Загоскину хотелось показать Москву во всем ее блеске, повез Панаева смотреть Москву с Воробьевых гор, легли под одинокое дерево и вглядывались в постройки города. «Действительно, картина была великолепная, – вспоминал Панаев. – Вся разметавшаяся Москва, с своими бесчисленными колокольнями и садами, представлялась отсюда – озаренная вечерним солнцем. Загоскин лег около меня, протер свои очки и долго смотрел на свой родной город с умилением, доходившим до слез…
– Ну что… что скажете, милый, – произнес он взволнованным голосом. – Какова наша Белокаменная-то с золотыми маковками? Ведь нигде в свете нет такого вида. Шевырев говорит, что Рим походит немного на Москву, – может быть, но это все не то!.. Смотри, смотри!.. Ну, бога ради, как же настоящему русскому человеку не любить Москвы?.. Иван-то Великий как высится… господи!.. Вон вправо-то Симонов монастырь, вон глава Донского монастыря влево…
Загоскин снял очки, вытер слезы, навернувшиеся у него на глаза, схватил меня за руку и сказал:
– Ну что, бьется ли твое русское сердце при этой картине?.. Ты настоящий русский, ты наш, – только ты, пожалуйста, не увлекайся этими завиральными идеями, которые начинают быть в ходу. Белинский ваш – малый умный, да сердца у него нет, русского-то сердца…»
Много говорили в интимном кружке Милютиных о «Мертвых душах» Гоголя, некоторые читатели успели послушать первые главы в исполнении самого автора и высоко отзывались о несравненном чтении писателя. А слушавшие Гоголя у Сергея Тимофеевича Аксакова знали, как восторженно отзывался хозяин дома о чтении Гоголем своей поэмы: «Гениально, гениально!» А Константин Аксаков постоянно твердил: «Гомерическая сила! Гомерическая!»

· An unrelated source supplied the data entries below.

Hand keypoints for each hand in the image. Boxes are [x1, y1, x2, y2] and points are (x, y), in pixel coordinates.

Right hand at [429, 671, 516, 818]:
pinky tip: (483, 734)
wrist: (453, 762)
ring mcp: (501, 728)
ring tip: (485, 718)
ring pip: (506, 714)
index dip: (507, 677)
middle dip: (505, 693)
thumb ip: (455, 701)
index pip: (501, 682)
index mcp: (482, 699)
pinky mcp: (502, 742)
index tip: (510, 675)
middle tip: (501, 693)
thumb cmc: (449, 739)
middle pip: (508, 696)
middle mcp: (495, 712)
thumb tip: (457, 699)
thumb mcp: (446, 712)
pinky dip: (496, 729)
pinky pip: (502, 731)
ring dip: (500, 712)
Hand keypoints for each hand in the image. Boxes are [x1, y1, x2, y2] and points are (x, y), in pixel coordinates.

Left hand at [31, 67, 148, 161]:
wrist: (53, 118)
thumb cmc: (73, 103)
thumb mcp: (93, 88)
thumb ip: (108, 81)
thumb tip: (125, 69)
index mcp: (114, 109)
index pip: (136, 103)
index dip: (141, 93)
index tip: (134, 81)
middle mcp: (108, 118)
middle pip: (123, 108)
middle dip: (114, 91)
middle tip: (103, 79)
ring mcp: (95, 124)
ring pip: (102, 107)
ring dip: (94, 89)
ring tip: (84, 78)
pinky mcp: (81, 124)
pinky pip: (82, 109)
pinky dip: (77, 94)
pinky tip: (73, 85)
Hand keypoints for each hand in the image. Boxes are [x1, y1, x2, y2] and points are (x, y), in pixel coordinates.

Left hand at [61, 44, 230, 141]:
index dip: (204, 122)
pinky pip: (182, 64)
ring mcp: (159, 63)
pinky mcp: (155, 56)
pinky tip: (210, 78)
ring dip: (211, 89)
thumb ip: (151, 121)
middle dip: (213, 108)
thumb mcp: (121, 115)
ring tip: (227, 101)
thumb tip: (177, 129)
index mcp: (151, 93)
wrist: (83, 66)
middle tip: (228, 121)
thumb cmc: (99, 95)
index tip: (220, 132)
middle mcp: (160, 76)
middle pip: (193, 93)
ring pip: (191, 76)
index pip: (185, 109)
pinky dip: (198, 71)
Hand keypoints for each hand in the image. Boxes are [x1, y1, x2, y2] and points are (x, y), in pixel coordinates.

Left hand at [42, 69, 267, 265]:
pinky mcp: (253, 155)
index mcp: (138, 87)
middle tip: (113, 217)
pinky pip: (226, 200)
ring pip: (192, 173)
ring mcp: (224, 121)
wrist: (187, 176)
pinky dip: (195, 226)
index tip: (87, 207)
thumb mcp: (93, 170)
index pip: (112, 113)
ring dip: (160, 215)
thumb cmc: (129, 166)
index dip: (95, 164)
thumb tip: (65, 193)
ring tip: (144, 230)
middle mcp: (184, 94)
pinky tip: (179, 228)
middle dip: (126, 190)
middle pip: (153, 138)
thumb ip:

И когда Белинский написал о «Мертвых душах», что это сатирическое разоблачение существующих общественных порядков, «царства призрачной действительности», многие тогдашние читатели просто недоумевали такому толкованию, а Гоголь в ужасе сказал, что не может понять, «что в прежних его сочинениях некоторые люди находят какую-то оппозицию, что-то такое, чему он изменил впоследствии; он всегда придерживался одних и тех же религиозных и охранительных начал» (Гоголь Н.В. Соч. Т. 11. 1934. С. 435).
Но эти «мелочи», подробности литературного быта как-то уплывали перед мощными противоречиями между западниками и славянофилами, которые одинаково произрастали из одного дворянского корня и сословия, все одинаково владели иностранными языками, постигли базовые данные немецкой философии, были патриотами своего отечества; но одни, западники, отказались от религии, перестали верить в Бога, стали материалистами и социалистами, другие, славянофилы, мучились над религиозными вопросами, по-прежнему оставались идеалистами, искали свой неповторимый путь общественного развития… А были и среди западников те, которые оставались идеалистами и верили в Бога.